Prostatitis may also be classified as acute (severe), subacute (mild), or asymptomatic. It may also occur as a single episode, be recurrent or chronic. In chronic bacterial prostatitis, long term low dose antibacterial therapy often works well in suppressing symptoms. In refractory cases, culture of the prostatic fluid or semen often will disclose the offending bacteria. If found, sensitivity studies can identify which antibiotics are most likely to eliminate that particular germ. One should be off of all antibiotics for 7-10 days before the culture is taken. Otherwise, if there is residual antibiotics in your system, this may prevent bacteria from growing in culture.
In other cases refractory to treatment, there is another condition that can produce similar symptoms. This disorder is ejaculatory duct obstruction. Usually the doctor will find the seminal vesicles to be very swollen on rectal examination. The patient will notice either absence or a markedly diminished semen volume. The diagnosis is made by doing a transrectal ultrasound of the prostate and seminal vesicles.
Therefore, if symptoms persist, consultation with a urologist should be scheduled. In cases with recurrent prostatitis or hematuria, it often is necessary to study the urinary tract more completely. Predisposing factors to prostatitis such as a urethral stricture (narrowing) and other disorders can then be evaluated. A man should learn to listen to his body. Good luck.

> [Given information]
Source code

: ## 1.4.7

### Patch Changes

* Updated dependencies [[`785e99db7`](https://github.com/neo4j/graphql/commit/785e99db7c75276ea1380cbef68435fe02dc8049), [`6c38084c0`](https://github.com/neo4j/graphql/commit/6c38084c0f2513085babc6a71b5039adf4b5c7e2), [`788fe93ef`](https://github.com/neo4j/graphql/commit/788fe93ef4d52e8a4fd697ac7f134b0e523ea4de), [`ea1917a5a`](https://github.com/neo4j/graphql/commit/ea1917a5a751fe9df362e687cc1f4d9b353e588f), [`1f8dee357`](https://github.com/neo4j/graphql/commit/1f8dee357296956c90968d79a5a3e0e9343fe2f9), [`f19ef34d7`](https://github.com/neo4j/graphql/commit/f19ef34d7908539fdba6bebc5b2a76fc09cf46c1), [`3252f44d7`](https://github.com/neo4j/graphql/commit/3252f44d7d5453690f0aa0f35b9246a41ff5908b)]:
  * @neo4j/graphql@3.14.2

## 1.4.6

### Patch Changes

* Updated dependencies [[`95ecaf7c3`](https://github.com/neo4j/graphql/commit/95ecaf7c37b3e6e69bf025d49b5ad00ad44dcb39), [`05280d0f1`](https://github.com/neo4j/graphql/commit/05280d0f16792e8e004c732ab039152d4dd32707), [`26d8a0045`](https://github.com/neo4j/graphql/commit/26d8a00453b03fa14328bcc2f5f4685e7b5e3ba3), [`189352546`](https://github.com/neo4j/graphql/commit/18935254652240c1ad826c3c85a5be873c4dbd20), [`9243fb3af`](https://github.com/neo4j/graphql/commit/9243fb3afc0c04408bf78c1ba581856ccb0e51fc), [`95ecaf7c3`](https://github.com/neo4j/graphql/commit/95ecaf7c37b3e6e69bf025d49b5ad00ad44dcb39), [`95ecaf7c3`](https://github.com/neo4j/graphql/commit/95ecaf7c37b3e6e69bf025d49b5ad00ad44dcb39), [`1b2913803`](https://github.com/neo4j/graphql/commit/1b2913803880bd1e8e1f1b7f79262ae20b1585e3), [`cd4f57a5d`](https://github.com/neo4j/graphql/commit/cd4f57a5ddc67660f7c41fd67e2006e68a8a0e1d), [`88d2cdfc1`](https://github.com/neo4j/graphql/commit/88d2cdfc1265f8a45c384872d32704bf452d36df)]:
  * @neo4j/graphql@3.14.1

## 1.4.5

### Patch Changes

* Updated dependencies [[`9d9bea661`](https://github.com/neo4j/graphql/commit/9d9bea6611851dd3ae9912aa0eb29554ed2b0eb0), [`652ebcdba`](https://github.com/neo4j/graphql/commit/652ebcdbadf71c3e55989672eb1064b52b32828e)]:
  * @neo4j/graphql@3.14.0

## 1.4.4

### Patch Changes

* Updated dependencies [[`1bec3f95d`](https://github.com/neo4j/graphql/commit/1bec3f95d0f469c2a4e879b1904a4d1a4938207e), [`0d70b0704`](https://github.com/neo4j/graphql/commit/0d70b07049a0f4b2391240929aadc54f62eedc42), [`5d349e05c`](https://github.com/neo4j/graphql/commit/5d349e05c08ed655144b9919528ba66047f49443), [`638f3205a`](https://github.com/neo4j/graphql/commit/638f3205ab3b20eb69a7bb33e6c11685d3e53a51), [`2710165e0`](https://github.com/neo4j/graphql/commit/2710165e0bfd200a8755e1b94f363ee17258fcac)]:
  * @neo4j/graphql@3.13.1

> [What to produce] According to the prostatitis text, how long should a patient stop all antibiotics before a culture is taken? Answer from the text alone.

> [Answer for this exercise] For 7-10 days.